Given data:
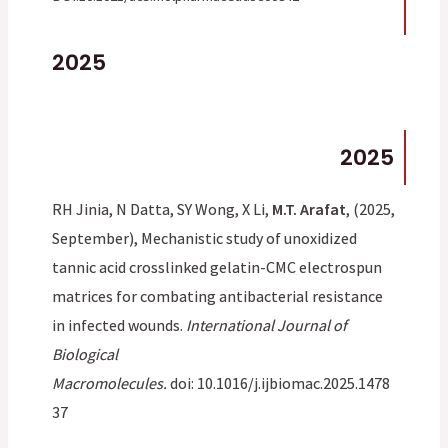
2025
2025
RH Jinia, N Datta, SY Wong, X Li,
M.T. Arafat
, (2025,
September), Mechanistic study of unoxidized
tannic acid crosslinked gelatin-CMC electrospun
matrices for combating antibacterial resistance
in infected wounds.
International Journal of
Biological
Macromolecules.
doi:
10.1016/j.ijbiomac.2025.1478
37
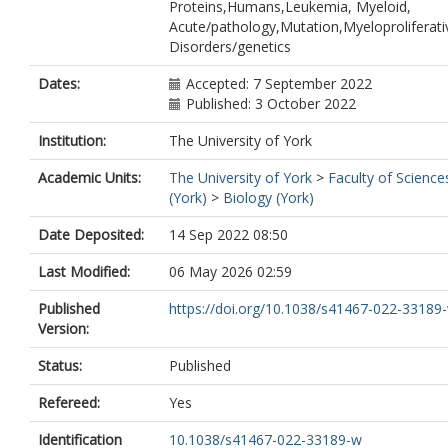
Proteins,Humans,Leukemia, Myeloid,
Acute/pathology,Mutation,Myeloproliferati
Disorders/genetics
Dates:
Accepted: 7 September 2022
Published: 3 October 2022
Institution:
The University of York
Academic Units:
The University of York
>
Faculty of Science
(York)
>
Biology (York)
Date Deposited:
14 Sep 2022 08:50
Last Modified:
06 May 2026 02:59
Published
https://doi.org/10.1038/s41467-022-33189
Version:
Status:
Published
Refereed:
Yes
Identification
10.1038/s41467-022-33189-w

What this task involves: Print exactly the lines above from the one with "Published: 3 October 2022" to the one with "Identification", including both.

Result of this task:
Published: 3 October 2022
Institution:
The University of York
Academic Units:
The University of York
>
Faculty of Science
(York)
>
Biology (York)
Date Deposited:
14 Sep 2022 08:50
Last Modified:
06 May 2026 02:59
Published
https://doi.org/10.1038/s41467-022-33189
Version:
Status:
Published
Refereed:
Yes
Identification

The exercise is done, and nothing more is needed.